Pigasus Pictures, the visionary, Indiana-based film company behind feature films The Good Catholic, Ms. White Light, and The Miseducation of Bindu has a major announcement for Indiana high school students.
For the fourth year running, Pigasus is hosting its annual high school short screenplay competition Project Pigasus.
This is no ordinary contest, however, as the winning screenplay is fully produced by the professional production company alongside students in their hometown.
For this competition, Hoosier high schoolers should submit a 12-page screenplay, a 1-page description of their film idea, and a short intro video to www.projectpigasus.org.
The submission deadline is January 5, 2020.
“This is an unparalleled opportunity for young people.” Says John Armstrong, COO of Pigasus. “Growing up in Indiana it often feels like the film industry is so far away. Well, with Project Pigasus we bring the film industry right to their doorstep.” Past winners include Kira Daniels from Madison, Whitney Roberts & Cynthia Foulke from Fishers, and most recently, Marjorie Abrell from Spencer. Past winners have described this experience as “life-changing.”
Production of the film will take place over 3 days near the end of the 2019-2020 school year. The finished film will be screened in Indiana theaters, submitted to film festivals across the country, and subsequently made available for online streaming. Submissions are currently open to any high school student in the state of Indiana.

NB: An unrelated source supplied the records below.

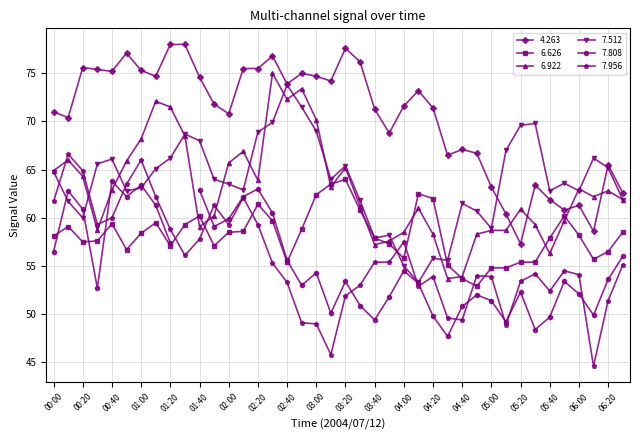

What is the average value of the 6.922 series?

63.0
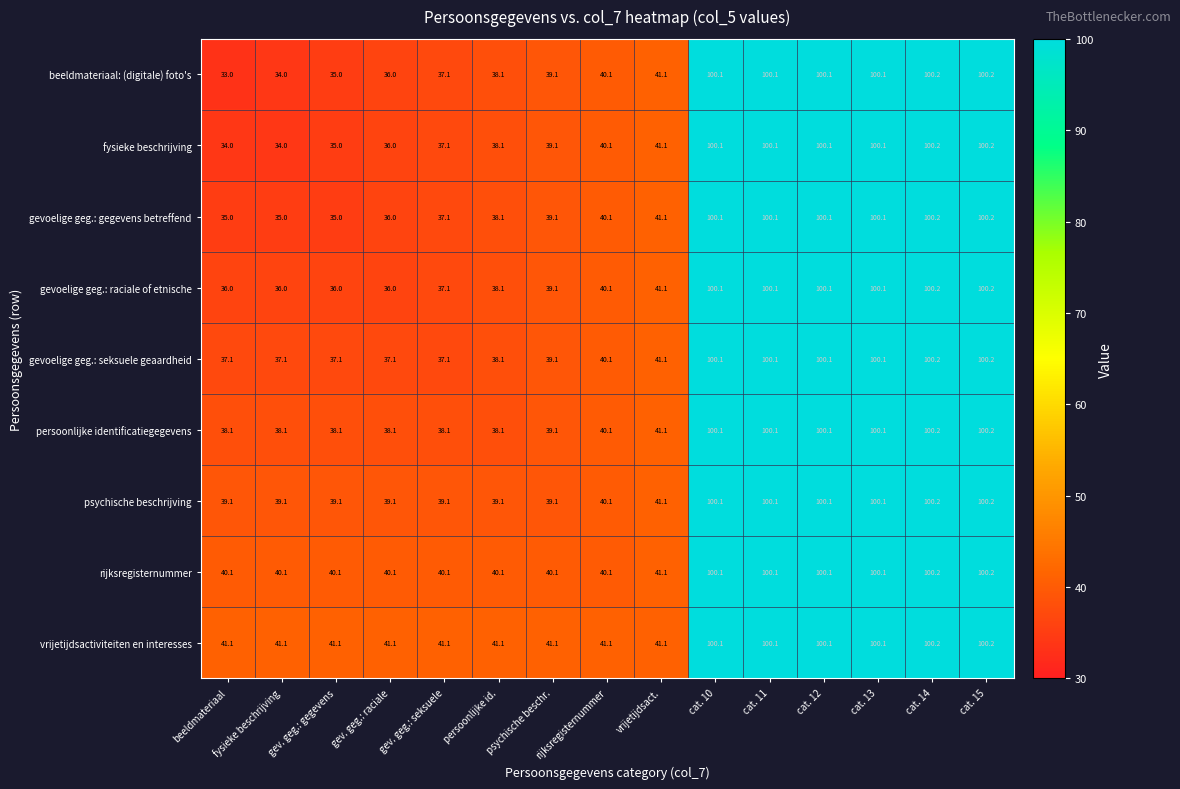

The value of gevoelige geg.: seksuele geaardheid at cat. 14 is 100.2. True or false?

True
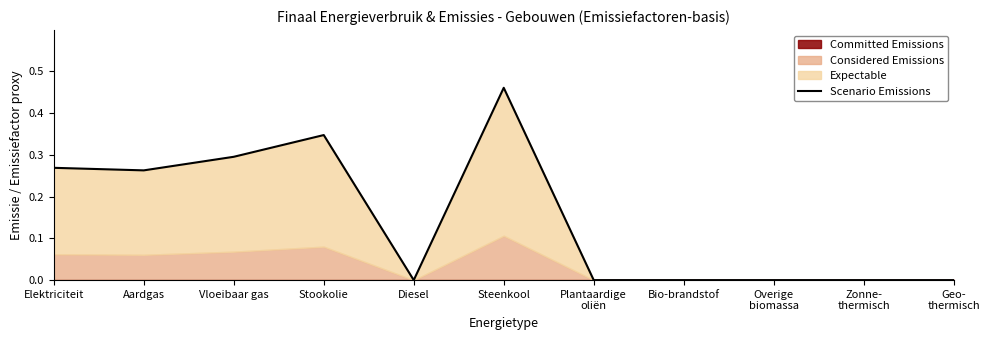

List the labels in order of value, largest first.

Steenkool, Stookolie, Vloeibaar gas, Elektriciteit, Aardgas, Diesel, Plantaardige
oliën, Bio-brandstof, Overige
biomassa, Zonne-
thermisch, Geo-
thermisch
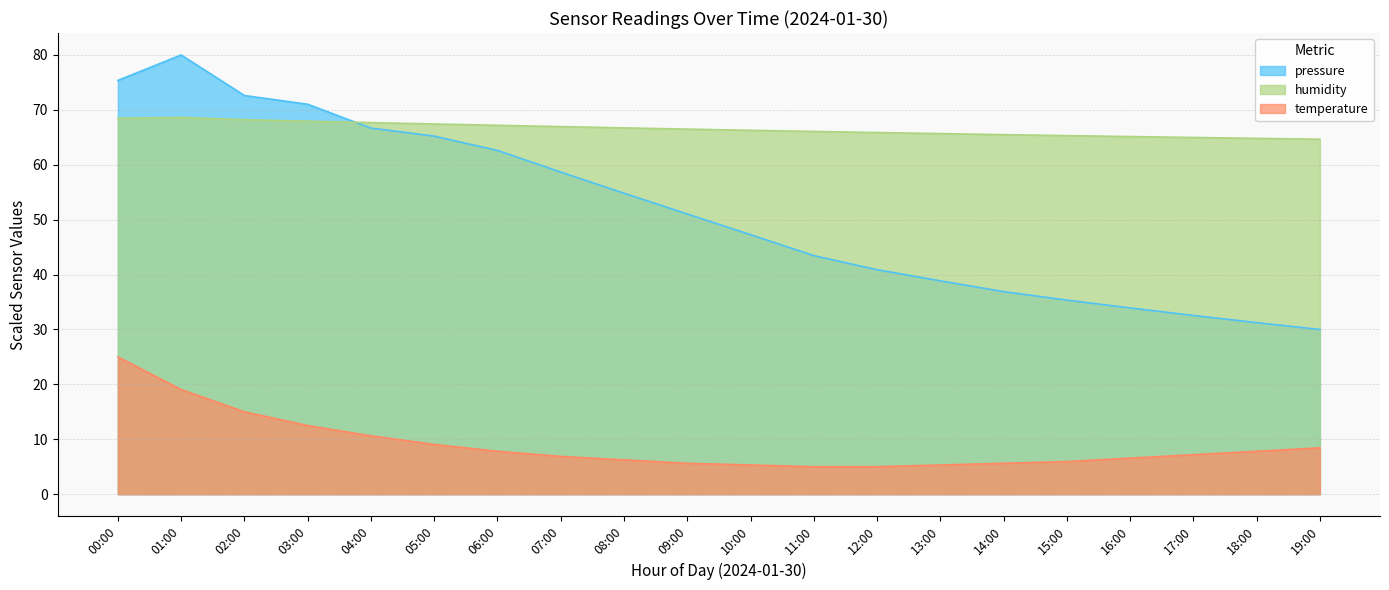

True or false: pressure and humidity intersect in this chart.

True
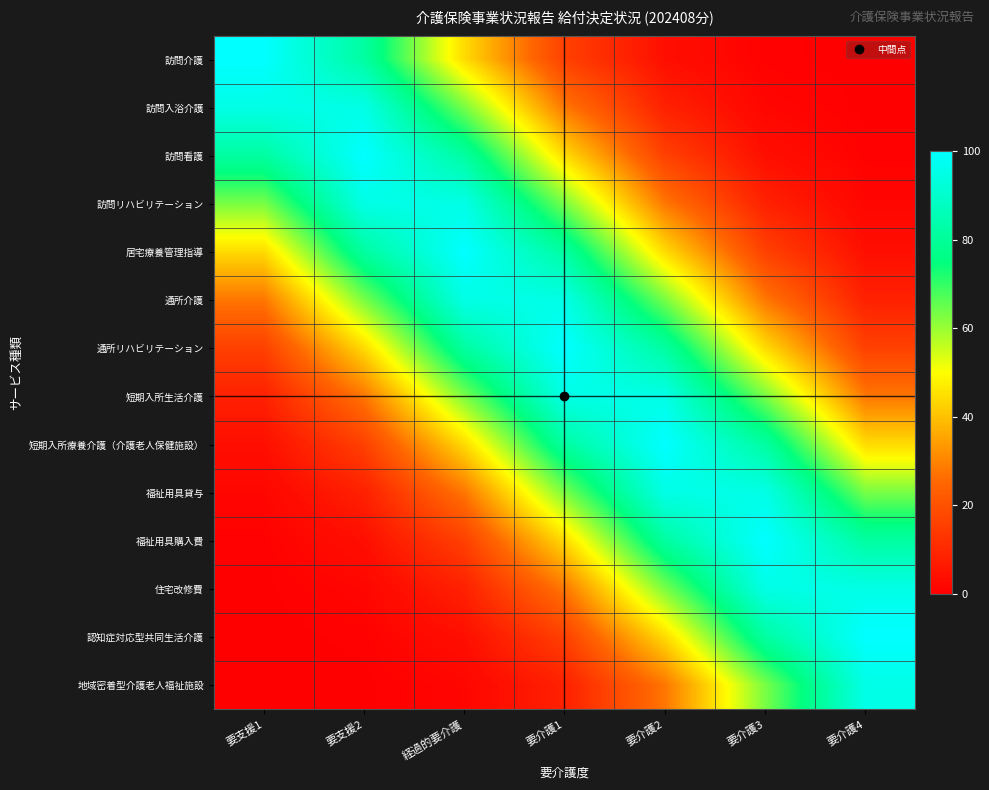

What is the spread (max minus min) of values at 要介護2?

96.2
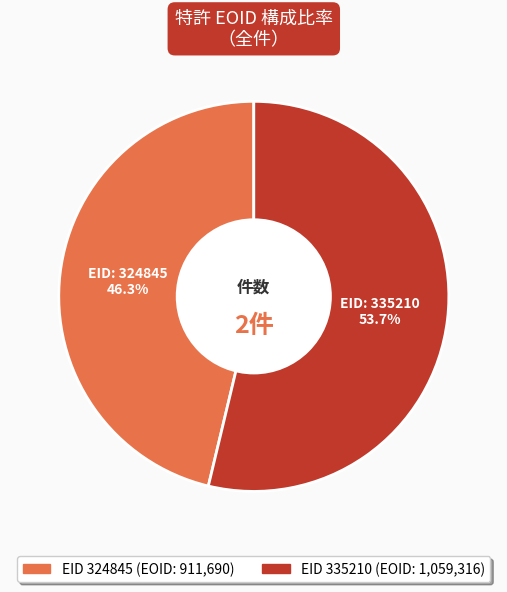

Is there a majority slice in this chart?

Yes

“We really want everyone to know that if you’ve never written a screenplay before, that’s okay!” Says Zachary Spicer, CEO of Pigasus. “We want to tell real stories about the real experiences of young people growing up in Indiana, so keep it simple and just write what you know!”
For the last several years, the producers at Pigasus have proven their dedication to growing the entertainment industry in Indiana. They have produced three full-length feature films (with several more on the horizon), three full-scale short films, have lobbied the state legislature for favorable filmmaking tax credits, and opened a state of the art film and theatre Academy in Bloomington.
“There are a lot of really skilled and talented people in Indiana,” says Armstrong. “A large part of our work is simply connecting them and creating new opportunities. And we especially want to show young people that cool things are happening in Indiana. With the technology now available, you don’t have to be from somewhere else or move somewhere else to get experience in the film world. You can start your creating right in your own backyard.”